# Exercise brief
In the entries below, quote the lines starting at the line that contains "Vitesse excessive" and ending at the line that contains "statistiques ne laissent aucune place à", with both of those lines included.
━━━━━━━━━━━━━━━━━━━━
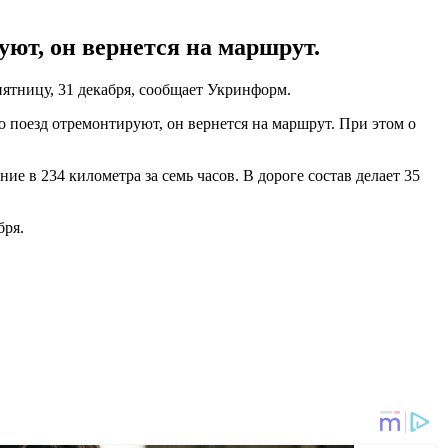
уют, он вернется на маршрут.
ятницу, 31 декабря, сообщает Укринформ.
о поезд отремонтируют, он вернется на маршрут. При этом о
ие в 234 километра за семь часов. В дороге состав делает 35
бря.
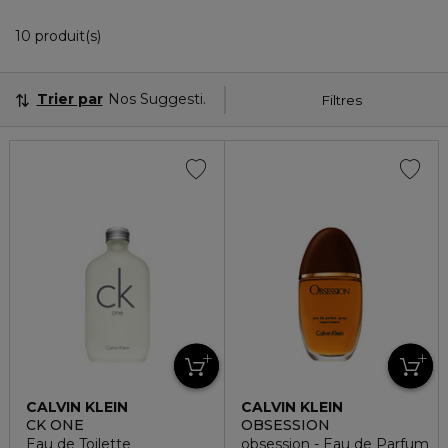
10 Produits Affichés
10 produit(s)
Trier par
Nos Suggestions
Filtres
CALVIN KLEIN
CALVIN KLEIN
CK ONE
OBSESSION
Eau de Toilette
obsession - Eau de Parfum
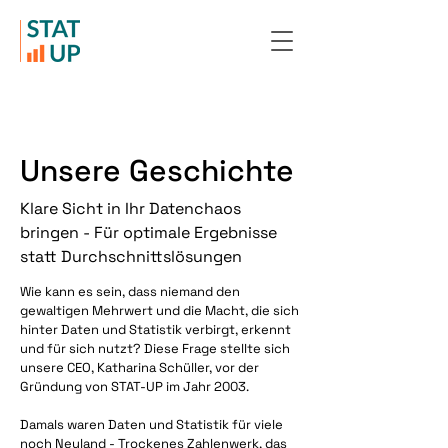
Unsere Geschichte
Klare Sicht in Ihr Datenchaos
bringen - Für optimale Ergebnisse
statt Durchschnittslösungen
Wie kann es sein, dass niemand den
gewaltigen Mehrwert und die Macht, die sich
hinter Daten und Statistik verbirgt, erkennt
und für sich nutzt? Diese Frage stellte sich
unsere CEO, Katharina Schüller, vor der
Gründung von STAT-UP im Jahr 2003.
Damals waren Daten und Statistik für viele
noch Neuland - Trockenes Zahlenwerk, das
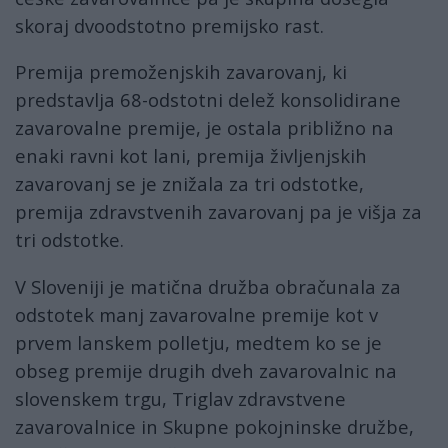
skoraj dvoodstotno premijsko rast.
Premija premoženjskih zavarovanj, ki
predstavlja 68-odstotni delež konsolidirane
zavarovalne premije, je ostala približno na
enaki ravni kot lani, premija življenjskih
zavarovanj se je znižala za tri odstotke,
premija zdravstvenih zavarovanj pa je višja za
tri odstotke.
V Sloveniji je matična družba obračunala za
odstotek manj zavarovalne premije kot v
prvem lanskem polletju, medtem ko se je
obseg premije drugih dveh zavarovalnic na
slovenskem trgu, Triglav zdravstvene
zavarovalnice in Skupne pokojninske družbe,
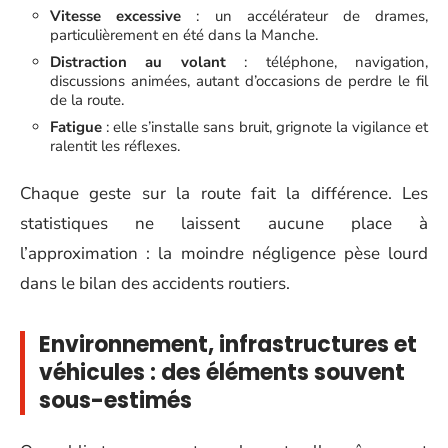
Vitesse excessive
: un accélérateur de drames,
particulièrement en été dans la Manche.
Distraction au volant
: téléphone, navigation,
discussions animées, autant d’occasions de perdre le fil
de la route.
Fatigue
: elle s’installe sans bruit, grignote la vigilance et
ralentit les réflexes.
Chaque geste sur la route fait la différence. Les
statistiques ne laissent aucune place à
l’approximation : la moindre négligence pèse lourd
dans le bilan des accidents routiers.
Environnement, infrastructures et
véhicules : des éléments souvent
sous-estimés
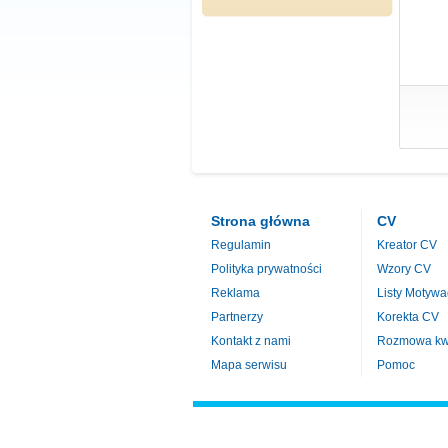
Strona główna
CV
Regulamin
Kreator CV
Polityka prywatności
Wzory CV
Reklama
Listy Motywa
Partnerzy
Korekta CV
Kontakt z nami
Rozmowa kwa
Mapa serwisu
Pomoc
━━━━━━━━━━━━━━━━━━━━
# Task answer
Vitesse excessive
: un accélérateur de drames,
particulièrement en été dans la Manche.
Distraction au volant
: téléphone, navigation,
discussions animées, autant d’occasions de perdre le fil
de la route.
Fatigue
: elle s’installe sans bruit, grignote la vigilance et
ralentit les réflexes.
Chaque geste sur la route fait la différence. Les
statistiques ne laissent aucune place à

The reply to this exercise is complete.